Typically we will want to split our data into a training set and “held-out” test set. The training set is used for building our model and our test set is used for evaluation. A split of ~70% training, 30% test is common.

Train and test set

To ensure reproducibility, we should set the random state of the splitting method. This means that Python’s random number generator will produce the same “random” split in future.

from sklearn.model_selection import train_test_split

x = cohort.drop('actualhospitalmortality', axis=1)
y = cohort['actualhospitalmortality']
x_train, x_test, y_train, y_test = train_test_split(x, y, train_size = 0.7, random_state = 42)

Missing data

Certain types of models - for example some decision trees - are able to implicitly handle missing data. For our logistic regression, we will need to impute values. We will take a simple approach of replacing with the median.

With physiological data, imputing the median typically implies that the missing observation is not a cause for concern. In hospital you do not want to be the interesting patient!

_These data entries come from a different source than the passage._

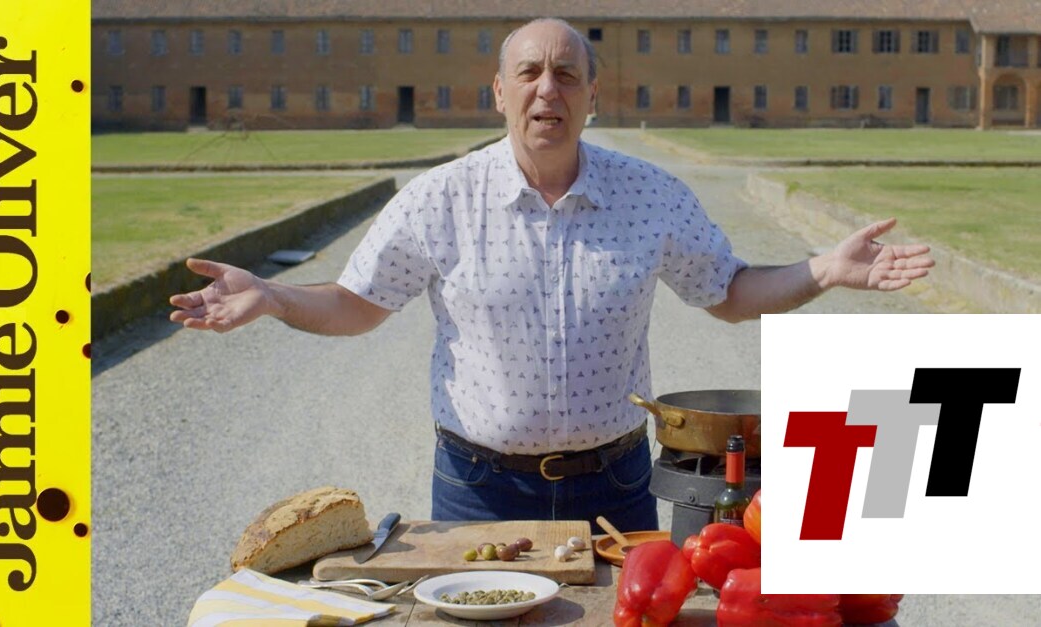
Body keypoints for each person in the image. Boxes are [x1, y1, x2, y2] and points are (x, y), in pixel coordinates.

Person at [169, 18, 933, 532]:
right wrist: (271, 295)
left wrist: (823, 268)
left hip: (616, 487)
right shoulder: (440, 198)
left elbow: (728, 293)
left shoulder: (650, 195)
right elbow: (354, 303)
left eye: (566, 74)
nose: (547, 89)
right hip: (477, 490)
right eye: (529, 72)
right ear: (499, 92)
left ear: (591, 96)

To avoid data leaking between our training and test sets, we take the median from the training set only. The training median is then used to impute missing values in the held-out test set.

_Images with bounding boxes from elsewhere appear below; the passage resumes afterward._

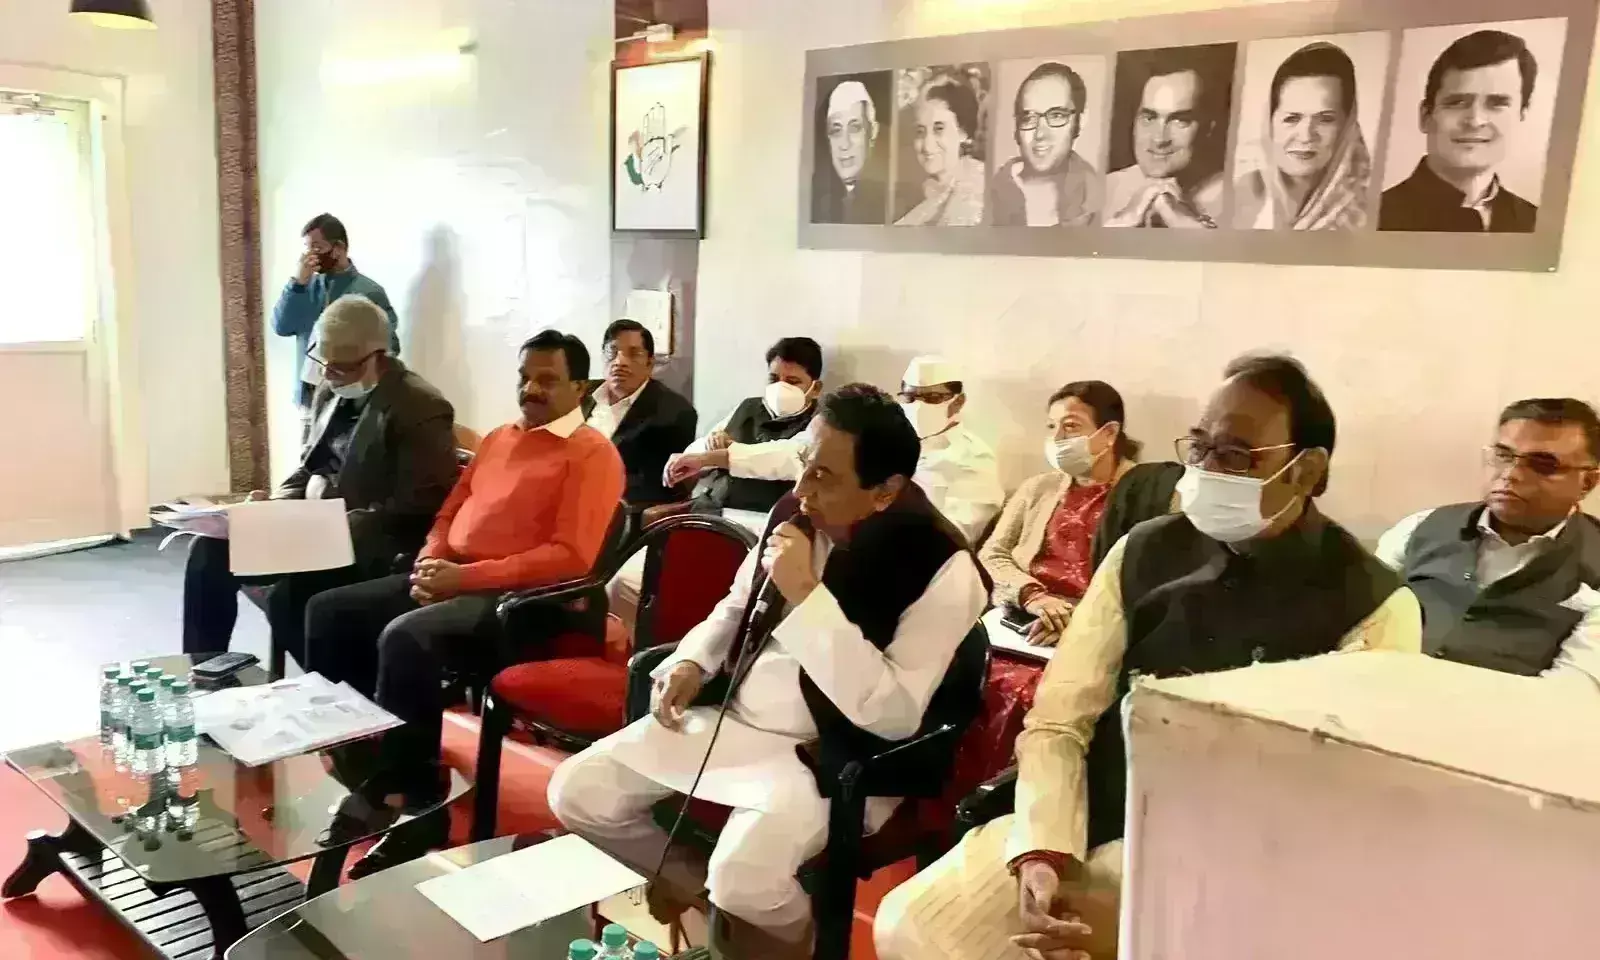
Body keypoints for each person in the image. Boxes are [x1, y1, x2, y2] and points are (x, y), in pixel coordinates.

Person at [874, 354, 1422, 960]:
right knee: (912, 927)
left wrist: (1147, 904)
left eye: (1236, 455)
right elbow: (1059, 721)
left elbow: (1333, 812)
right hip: (1091, 814)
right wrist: (1044, 851)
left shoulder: (1373, 605)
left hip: (1237, 869)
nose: (1207, 470)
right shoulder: (1145, 552)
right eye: (1200, 447)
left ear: (1305, 470)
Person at [549, 384, 989, 950]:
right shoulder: (794, 515)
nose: (801, 489)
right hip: (736, 719)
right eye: (804, 462)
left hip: (832, 753)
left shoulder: (942, 568)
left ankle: (797, 944)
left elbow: (894, 715)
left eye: (824, 475)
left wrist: (806, 596)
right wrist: (693, 660)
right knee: (577, 792)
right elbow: (736, 607)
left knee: (743, 880)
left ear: (885, 491)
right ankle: (701, 895)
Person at [300, 330, 625, 877]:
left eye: (547, 380)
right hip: (458, 579)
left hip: (527, 605)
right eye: (524, 377)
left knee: (407, 637)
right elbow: (450, 511)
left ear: (580, 386)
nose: (531, 389)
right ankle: (367, 764)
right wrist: (431, 560)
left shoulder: (592, 454)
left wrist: (465, 578)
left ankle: (418, 800)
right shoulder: (500, 438)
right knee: (328, 612)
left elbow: (570, 558)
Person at [183, 295, 456, 666]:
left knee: (290, 597)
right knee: (208, 551)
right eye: (323, 362)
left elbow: (417, 507)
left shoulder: (420, 406)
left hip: (370, 543)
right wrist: (275, 506)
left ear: (377, 356)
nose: (327, 375)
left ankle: (333, 691)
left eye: (340, 367)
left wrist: (327, 527)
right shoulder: (331, 391)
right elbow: (309, 467)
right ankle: (203, 671)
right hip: (312, 531)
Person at [1376, 398, 1600, 689]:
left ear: (1587, 483)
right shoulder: (1420, 527)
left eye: (1543, 464)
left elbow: (1572, 691)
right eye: (1503, 455)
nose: (1511, 474)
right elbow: (1358, 622)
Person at [604, 337, 824, 630]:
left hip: (759, 529)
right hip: (709, 513)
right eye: (774, 379)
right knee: (623, 584)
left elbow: (784, 457)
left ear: (815, 388)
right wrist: (707, 449)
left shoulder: (820, 425)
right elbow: (696, 451)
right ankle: (635, 650)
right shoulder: (748, 408)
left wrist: (724, 455)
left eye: (792, 381)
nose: (780, 388)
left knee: (717, 608)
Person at [981, 381, 1182, 646]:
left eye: (1070, 426)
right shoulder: (1037, 488)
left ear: (1109, 433)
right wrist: (1033, 597)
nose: (1057, 438)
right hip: (1024, 619)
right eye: (1052, 426)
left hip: (1102, 631)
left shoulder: (1155, 491)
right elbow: (992, 555)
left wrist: (1080, 622)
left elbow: (1166, 582)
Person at [1380, 30, 1540, 233]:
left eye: (1497, 104)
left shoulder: (1537, 224)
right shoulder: (1373, 218)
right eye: (1456, 103)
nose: (1475, 121)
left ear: (1521, 115)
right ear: (1426, 116)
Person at [271, 213, 401, 416]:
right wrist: (296, 285)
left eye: (317, 248)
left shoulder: (369, 291)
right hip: (309, 399)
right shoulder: (304, 288)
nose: (310, 256)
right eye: (307, 249)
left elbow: (389, 347)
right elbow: (281, 327)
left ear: (338, 248)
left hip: (351, 399)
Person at [1234, 42, 1373, 231]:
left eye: (1325, 119)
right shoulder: (1235, 198)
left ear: (1347, 126)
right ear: (1270, 122)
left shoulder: (1368, 214)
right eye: (1292, 118)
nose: (1306, 136)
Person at [1104, 47, 1232, 229]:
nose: (1159, 139)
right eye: (1149, 118)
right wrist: (1122, 220)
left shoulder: (1241, 198)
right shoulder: (1103, 190)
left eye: (1180, 121)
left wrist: (1186, 223)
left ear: (1208, 127)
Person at [587, 319, 698, 507]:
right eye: (612, 352)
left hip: (616, 509)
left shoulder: (673, 412)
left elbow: (656, 486)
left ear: (650, 363)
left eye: (633, 354)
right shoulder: (580, 395)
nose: (619, 362)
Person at [897, 356, 1005, 546]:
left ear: (958, 402)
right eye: (910, 398)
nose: (918, 407)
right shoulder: (889, 440)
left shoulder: (974, 457)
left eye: (933, 398)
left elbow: (954, 535)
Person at [989, 62, 1102, 227]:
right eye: (1029, 118)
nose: (1040, 134)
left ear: (1081, 121)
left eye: (1057, 115)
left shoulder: (1098, 198)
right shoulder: (989, 193)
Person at [897, 79, 987, 227]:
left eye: (939, 129)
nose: (927, 145)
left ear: (963, 131)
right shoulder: (927, 196)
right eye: (920, 131)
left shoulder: (977, 190)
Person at [815, 79, 887, 224]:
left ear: (872, 132)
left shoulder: (891, 203)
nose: (844, 144)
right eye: (836, 130)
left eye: (854, 128)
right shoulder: (821, 207)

# impute missing values from the training set
x_train = x_train.fillna(x_train.median())
x_test = x_test.fillna(x_train.median())

It is often the case that data is not missing at random. For example, the presence of blood sugar observations may indicate suspected diabetes. To use this information, we can choose to create missing data features comprising of binary “is missing” flags.

Normalisation

Lastly, normalisation - scaling variables so that they span consistent ranges - can be important, particularly for models that rely on distance based optimisation metrics.

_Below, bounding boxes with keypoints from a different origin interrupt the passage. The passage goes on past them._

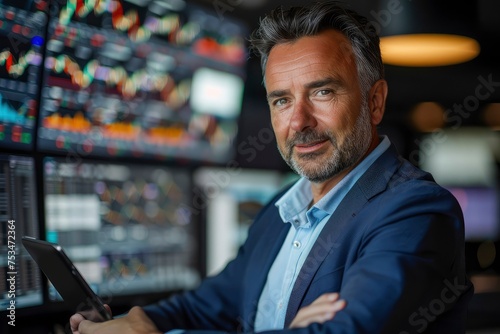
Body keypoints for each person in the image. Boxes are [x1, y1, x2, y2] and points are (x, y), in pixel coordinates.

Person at [71, 1, 473, 333]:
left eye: (322, 92)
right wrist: (137, 322)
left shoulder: (417, 211)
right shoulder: (282, 211)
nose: (299, 122)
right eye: (281, 100)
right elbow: (209, 305)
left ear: (374, 102)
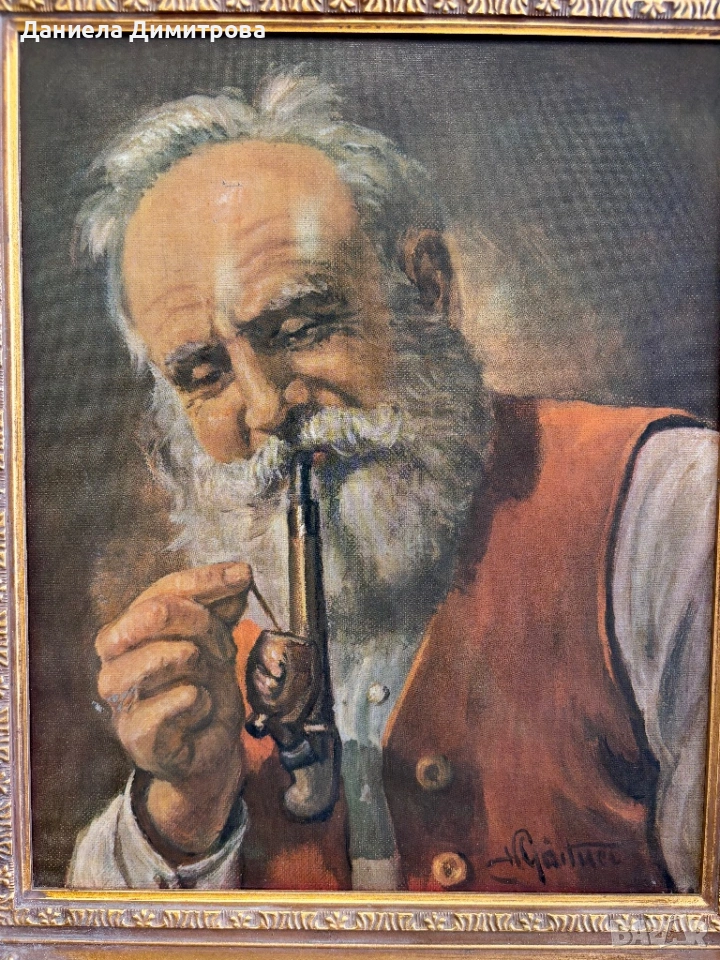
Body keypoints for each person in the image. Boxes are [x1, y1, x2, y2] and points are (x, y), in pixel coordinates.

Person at [68, 73, 717, 894]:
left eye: (300, 326)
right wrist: (183, 814)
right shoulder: (205, 658)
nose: (266, 410)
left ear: (427, 288)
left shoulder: (670, 510)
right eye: (205, 373)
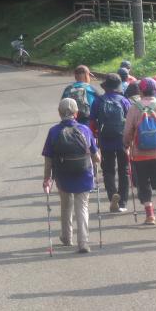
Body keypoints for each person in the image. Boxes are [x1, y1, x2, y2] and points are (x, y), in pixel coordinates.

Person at [41, 98, 101, 254]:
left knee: (66, 205)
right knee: (82, 207)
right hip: (84, 173)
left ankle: (67, 237)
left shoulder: (53, 131)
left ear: (59, 113)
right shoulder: (85, 130)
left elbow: (48, 158)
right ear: (76, 113)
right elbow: (96, 157)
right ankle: (84, 242)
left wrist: (47, 178)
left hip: (63, 174)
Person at [122, 78, 156, 225]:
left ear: (141, 91)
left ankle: (150, 215)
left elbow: (127, 131)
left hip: (139, 154)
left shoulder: (134, 108)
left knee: (143, 183)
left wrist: (126, 144)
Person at [90, 73, 131, 213]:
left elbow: (92, 122)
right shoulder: (124, 101)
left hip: (105, 139)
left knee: (108, 170)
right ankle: (123, 202)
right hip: (122, 140)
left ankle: (113, 195)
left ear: (106, 86)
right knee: (124, 170)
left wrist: (95, 137)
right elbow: (130, 123)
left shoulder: (98, 101)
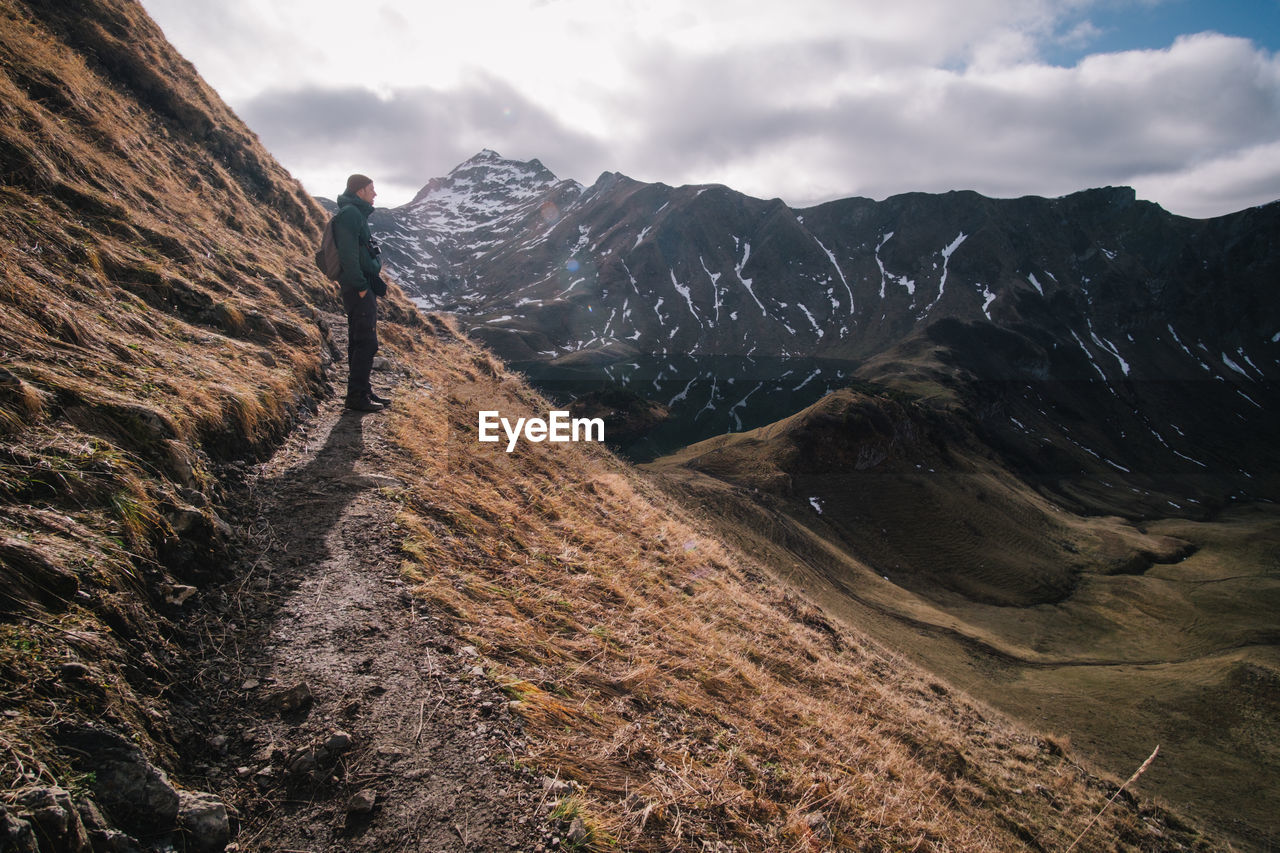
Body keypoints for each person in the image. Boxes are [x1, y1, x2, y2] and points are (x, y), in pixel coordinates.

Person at [334, 173, 390, 412]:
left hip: (362, 285)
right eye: (371, 189)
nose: (375, 193)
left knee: (360, 340)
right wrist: (359, 286)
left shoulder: (356, 214)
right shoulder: (350, 214)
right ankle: (356, 396)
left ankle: (362, 390)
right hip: (358, 287)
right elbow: (347, 254)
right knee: (366, 342)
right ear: (360, 191)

As with creating train and test splits, it is a common enough task that there are plenty of pre-built functions for us to choose from. We will choose the Min-Max Scaler from the sklearn package, which scales each feature between zero and one.

\[x_{std} = \frac{x - x_{min}}{x_{max}-x_{min}}\] \[x_{scaled} = x_{std} * (x_{max}-x_{min}) + x_{min}\]
# Define the scaler
from sklearn.preprocessing import MinMaxScaler
scaler = MinMaxScaler()

# Alternative is zero mean, unit variance
# Subtract mean, divide by standard deviation
# from sklearn.preprocessing import StandardScaler

# fit the scaler on the training dataset
scaler.fit(x_train)

# scale the training set
x_train = scaler.transform(x_train)

# scale the test set
x_test = scaler.transform(x_test)

Outliers in features can have a negative impact on the normalisation process - they can essentially squash non-outliers into a small space - so they may need special treatment (for example, a RobustScaler)

Key Points

  • Data pre-processing is arguably the most important task in machine learning.

  • SQL is the tool that we use to extract data from database systems.

  • Data is typically partitioned into training and test sets.

  • Setting random states helps to promote reproducibility.